The main issue with Bitcoin pointed out by that first responder on the cryptography mailing list (and many others since him) is that everyone has to know about every transaction on the network; however, the Lightning Network intends to reshape how Bitcoin is viewed to the point where that potential flaw with Satoshi’s peer-to-peer digital cash system is no longer relevant.
At the recent MIT Bitcoin Expo, Lightning Network co-creator Joseph Poon made the case that Bitcoin scales more easily as a settlement layer for smart contracts rather than a payment system. Many have stated the Lightning Network is an off-chain solution, but Joseph Poon clarified that this is a bit of an oversimplification during a panel discussion on various improvements to Bitcoin. Poon explained:
“It’s done using real Bitcoin transactions using smart contract scripting mechanisms. It’s not any overlay network. It’s not like a third party holding custody of your funds. These are real bitcoins.”

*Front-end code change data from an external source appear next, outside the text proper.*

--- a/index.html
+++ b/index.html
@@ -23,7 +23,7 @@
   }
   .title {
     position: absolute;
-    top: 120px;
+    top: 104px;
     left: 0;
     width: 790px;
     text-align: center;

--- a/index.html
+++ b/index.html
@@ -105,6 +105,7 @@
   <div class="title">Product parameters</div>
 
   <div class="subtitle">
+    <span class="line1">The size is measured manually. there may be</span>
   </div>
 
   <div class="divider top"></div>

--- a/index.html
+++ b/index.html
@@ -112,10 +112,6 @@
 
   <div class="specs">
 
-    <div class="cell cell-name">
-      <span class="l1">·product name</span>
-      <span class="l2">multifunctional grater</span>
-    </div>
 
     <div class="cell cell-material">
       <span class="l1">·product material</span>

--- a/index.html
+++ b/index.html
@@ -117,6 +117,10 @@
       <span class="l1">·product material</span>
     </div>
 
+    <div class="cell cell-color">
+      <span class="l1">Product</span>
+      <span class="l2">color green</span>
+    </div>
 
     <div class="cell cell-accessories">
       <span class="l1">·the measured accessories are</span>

Reshaping How the Bitcoin Blockchain is Viewed
After explaining some of the basic ins and outs of the Lightning Network, Joseph Poon went on to describe the implications of the project at a deeper level. In his view, the blockchain becomes much more powerful if it’s viewed as the final judge for smart contracts. He explained:
“The ultimate view of the way the Lightning Network works on a deeper level is that it reshapes the view of what the blockchain is. Instead of viewing it as simply a payment system, if you view it as a smart contracting system, which enables the blockchain to act as a dispute mediation system, viewing the blockchain as a judge is a lot more understandable and a lot more powerful.”
Poon later added:
“It’s even better than real life court because it’s programmatic. You can’t really convince the judge in this case; it’s either a one or a zero.”

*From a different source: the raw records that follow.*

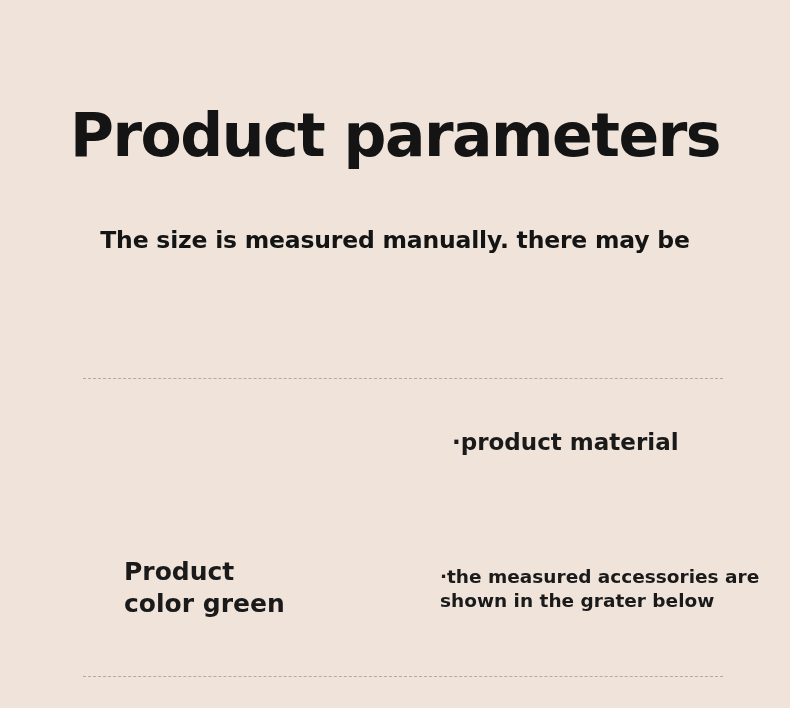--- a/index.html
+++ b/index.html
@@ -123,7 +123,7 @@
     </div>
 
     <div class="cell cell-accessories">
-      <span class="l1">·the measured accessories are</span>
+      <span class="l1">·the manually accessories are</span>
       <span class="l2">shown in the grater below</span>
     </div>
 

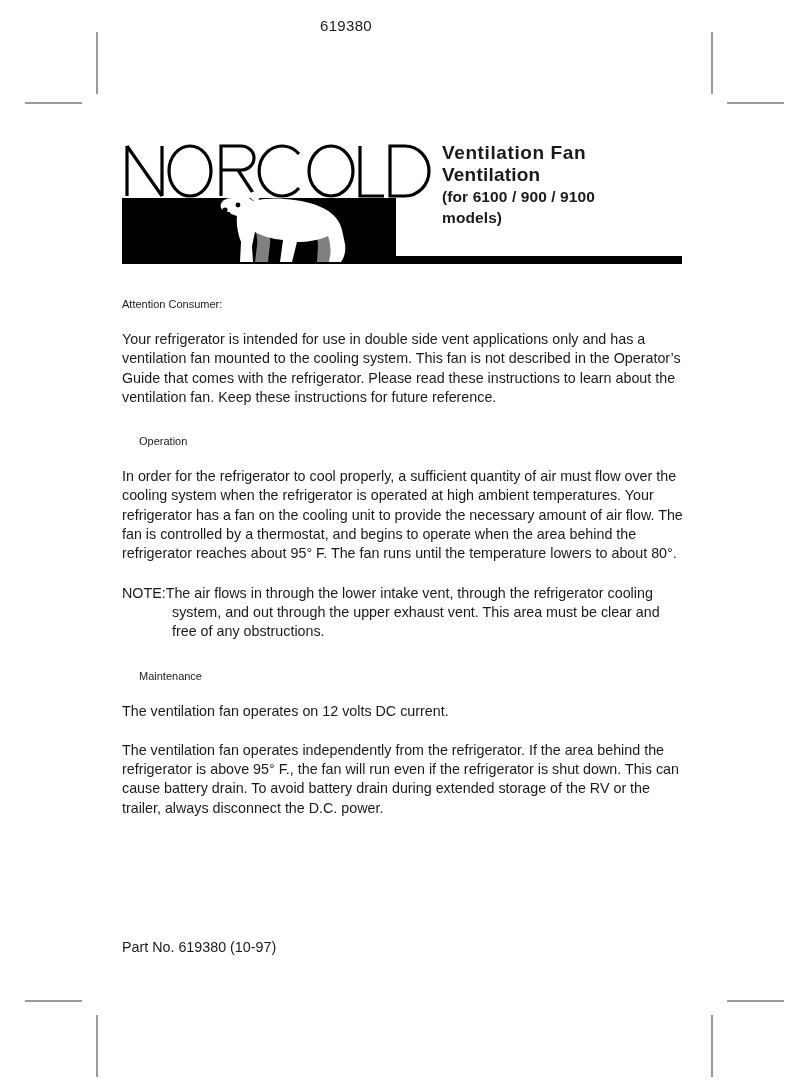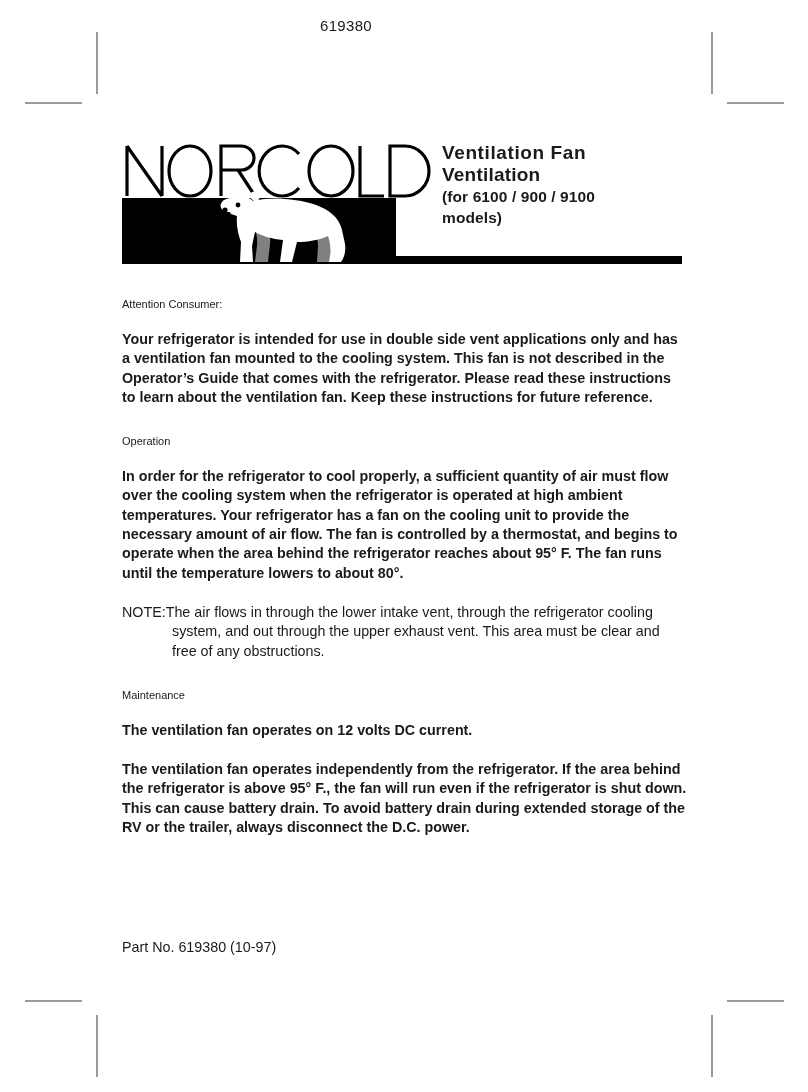--- a/index.html
+++ b/index.html
@@ -99,7 +99,6 @@
     font-size: 14.3px;
     line-height: 19.3px;
     margin: 0 0 20px 0;
-    font-weight: bold;
   }
   p.note {
     font-size: 14.3px;

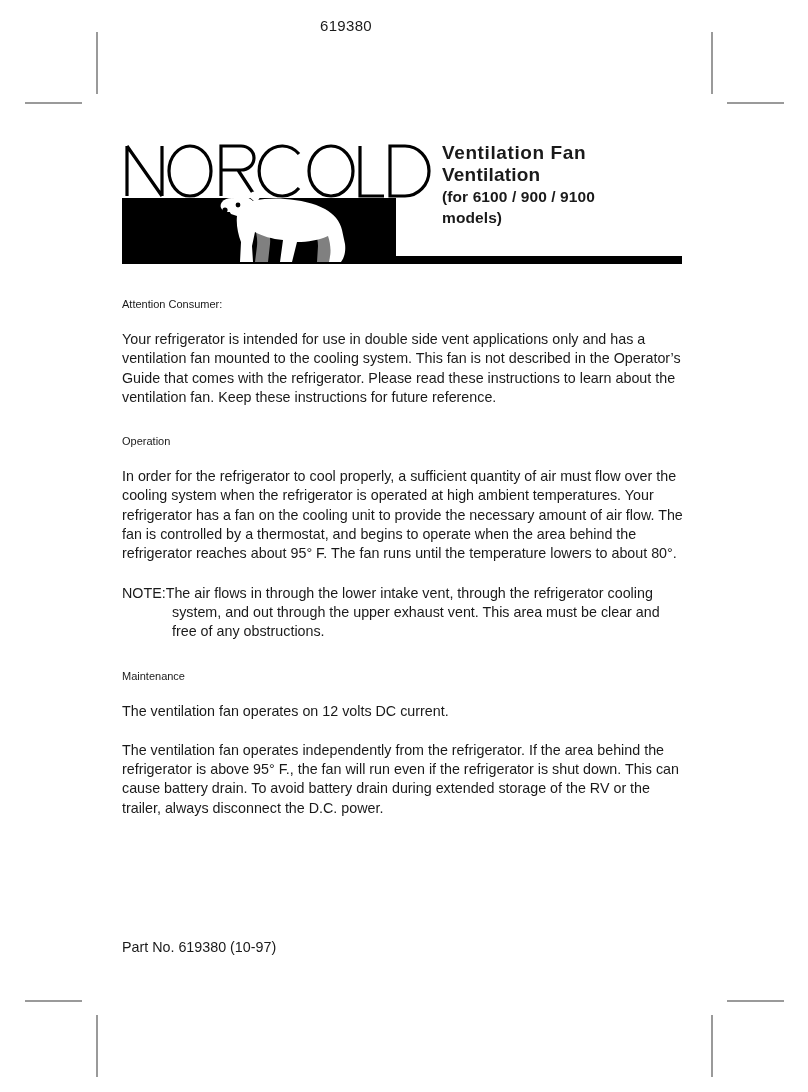--- a/index.html
+++ b/index.html
@@ -94,7 +94,7 @@
     margin: 0 0 17px 0;
     line-height: 17px;
   }
-  h2.section.spaced-top { margin-top: 26px; }
+  h2.section.spaced-top { margin-top: 26px; margin-left: 17px; }
   p.para {
     font-size: 14.3px;
     line-height: 19.3px;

These comments from Joseph Poon are similar to statements made by Ethereum creator Vitalik Buterin at a recent event in Toronto. At the event, Buterin discussed how public blockchains, such as Bitcoin and Ethereum, can be used to settle disputes related to activity on state channels
Bitcoin Scales Better as a Court for Smart Contracts
Joseph Poon went on to explain how much more activity (and perhaps more interesting activity) can take place when the blockchain isn’t required for every single interaction between multiple parties. Poon used an analogy to the traditional system of legal contracts to make his point:
“The analogy would be: You can write a lot of legal contracts individually (rent, employer agreements, and things like that) — you don’t go to court every time. If you view the blockchain as court, it makes a lot more sense because you can have a lot of agreements off-chain, you can have a lot of activity, and ultimately, you both have full confidence these smart contracts can be enforced because either of you can go to the blockchain unilaterally to enforce the state.”

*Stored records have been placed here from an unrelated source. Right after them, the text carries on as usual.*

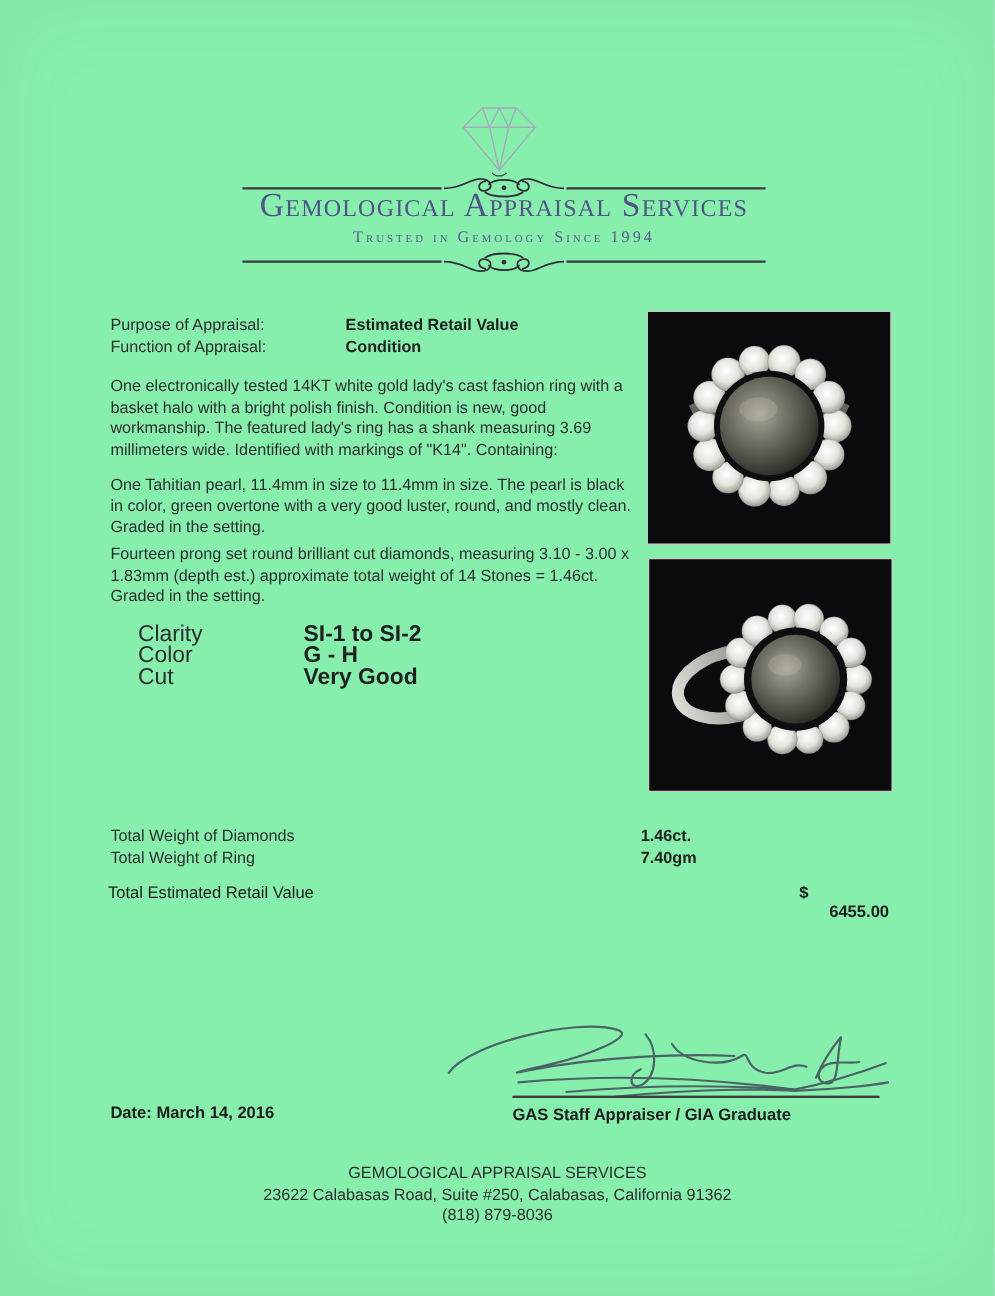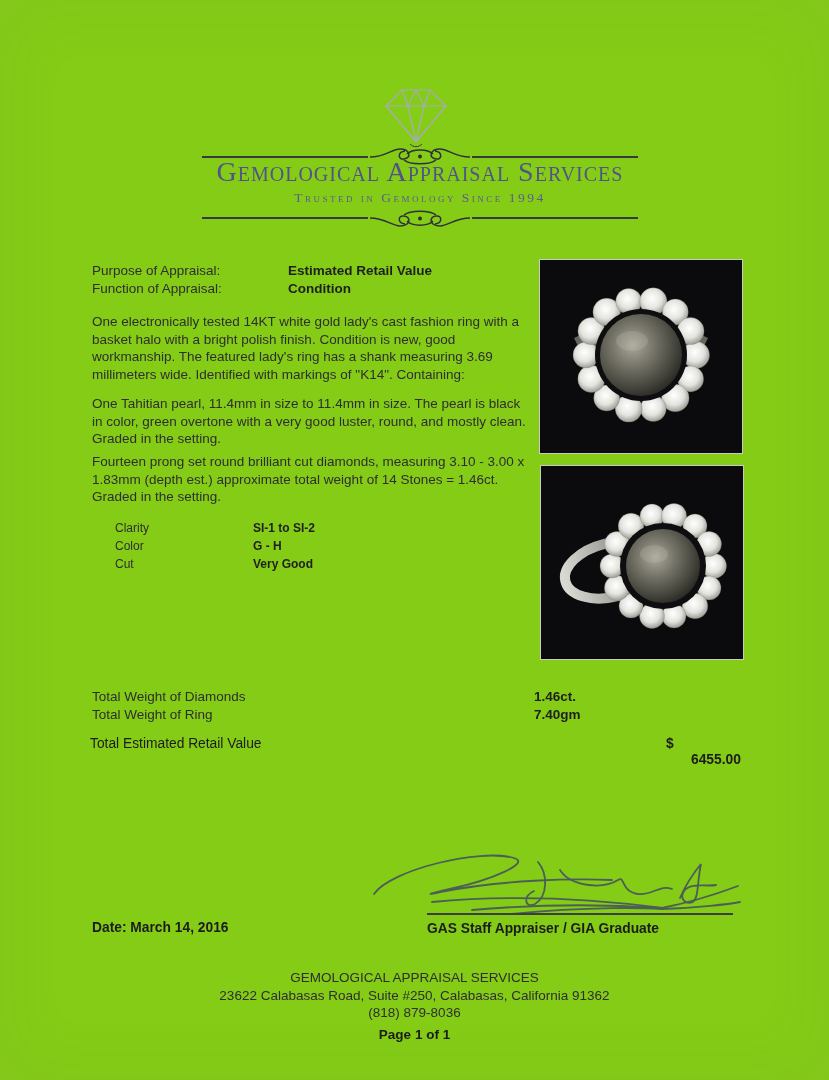--- a/index.html
+++ b/index.html
@@ -5,7 +5,7 @@
   html,body{margin:0;padding:0;background:#e9e9e7;}
   .page{
     position:relative;width:829px;height:1080px;margin:0 auto;
-    background:#84cc16;overflow:hidden;
+    background:#86efac;overflow:hidden;
     font-family:"Liberation Sans",sans-serif;color:#2e2e2e;
     box-shadow:inset 0 0 70px rgba(110,110,110,0.07);
   }

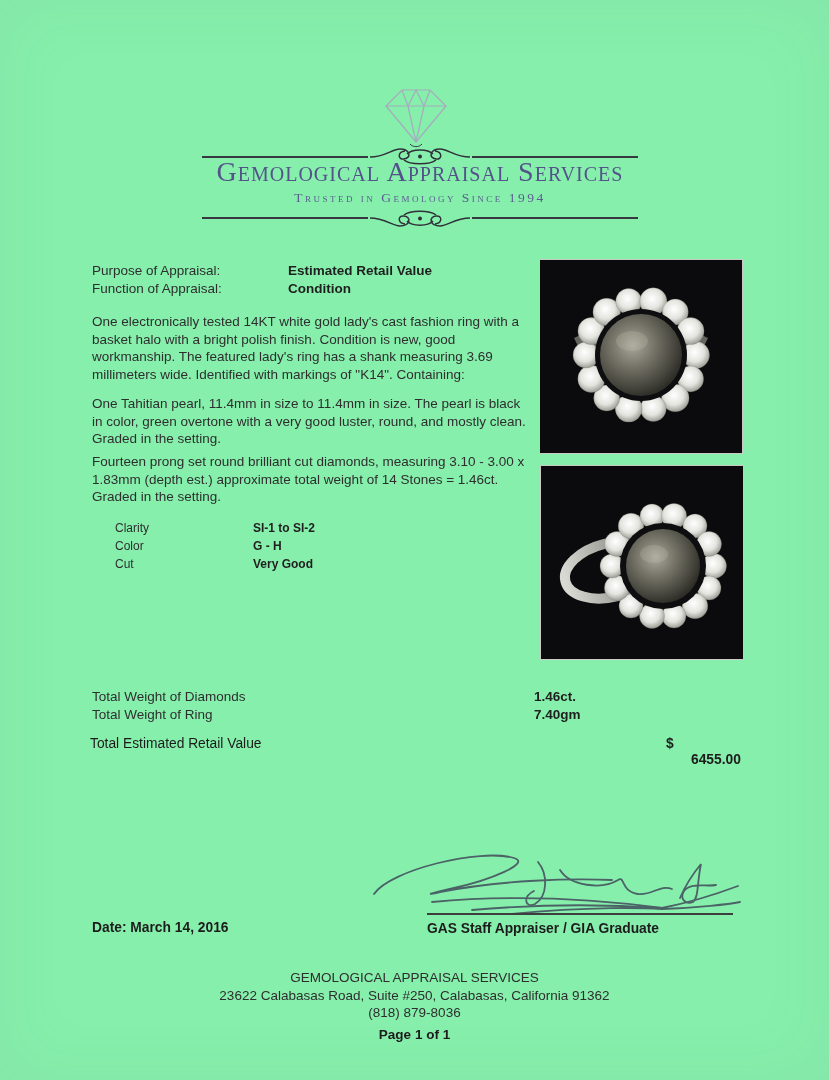--- a/index.html
+++ b/index.html
@@ -35,7 +35,7 @@
   #para-1{top:311px;}
   #para-2{top:393px;}
   #para-3{top:451px;}
-  .grading{position:absolute;left:115px;top:520px;font-size:12px;line-height:17.8px;}
+  .grading{position:absolute;left:115px;top:520px;font-size:19px;line-height:17.8px;}
   .grading .kv-label{width:98px;}
   
   .photo{position:absolute;width:202px;height:193px;background:#0b0b0d;outline:1px solid #c9c9c5;}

When the blockchain is viewed in a manner similar to the court system, it becomes easy to see how scalability can be dramatically improved. Instead of having a judge sign-off on every single interaction on the network, the blockchain is only needed to resolve disputes.
Should Bitcoin Be Turned Into a Court for Smart Contracts?
One of the last comments Joseph Poon made in regards to the Bitcoin blockchain’s usefulness as a dispute resolution mechanism was that the Lightning Network is only the first of many systems that will take this approach. He stated:
“Lightning Network is one of the earlier examples of a functional smart contract system. I think in the coming months and years ahead, you’re going to see some really, really cool stuff.”
The view of Bitcoin as a settlement layer has near-universal agreement among the technical community. Although longtime Bitcoin Core contributors Jeff Garzik and Gavin Andresen co-wrote a piece about Bitcoin being hot-wired for settlement late last year, the post mostly focused on how leaving the block size limit at 1 MB would change the economics of the Bitcoin network. Andresen and Garzik wrote:
“Users have concerns that this [Bitcoin Core] roadmap and new economic direction dances obliquely around a shift of bitcoin from a network for P2P cash payments to a settlement system for as-yet-incomplete technology such as side chains or payment channels, pushing out businesses that bought into the original ‘P2P electronic cash’ vision of bitcoin.”
The duo also wrote:
“Few have the luxury to pause until a new payment layer is developed on top of bitcoin-1’s emerging settlement layer. Stuck-at-1M risks reversing bitcoin’s network effect by pricing users out of the core blockchain, forcing them onto centralized platforms.”
In the past, Garzik has also authored a post where he makes the case that Bitcoin is a settlement system by design. Garzik concluded that post by writing:
“It is foolish to think the entire world will connect directly to the P2P block network and broadcast all the morning coffees to all the miners. That’s not how the system works. It is a settlement layer. We must build decentralized layered solutions on top of bitcoin, rather than stuffing everything into bitcoin itself.”
Most of the contention against Bitcoin as a settlement layer or dispute resolution system for smart contracts is about the timing of that transition for P2P payments to settlement layer more than anything else. The more advanced smart contracting systems that can help scale Bitcoin are not yet available, but the Lightning Network could be ready for deployment in less than six months.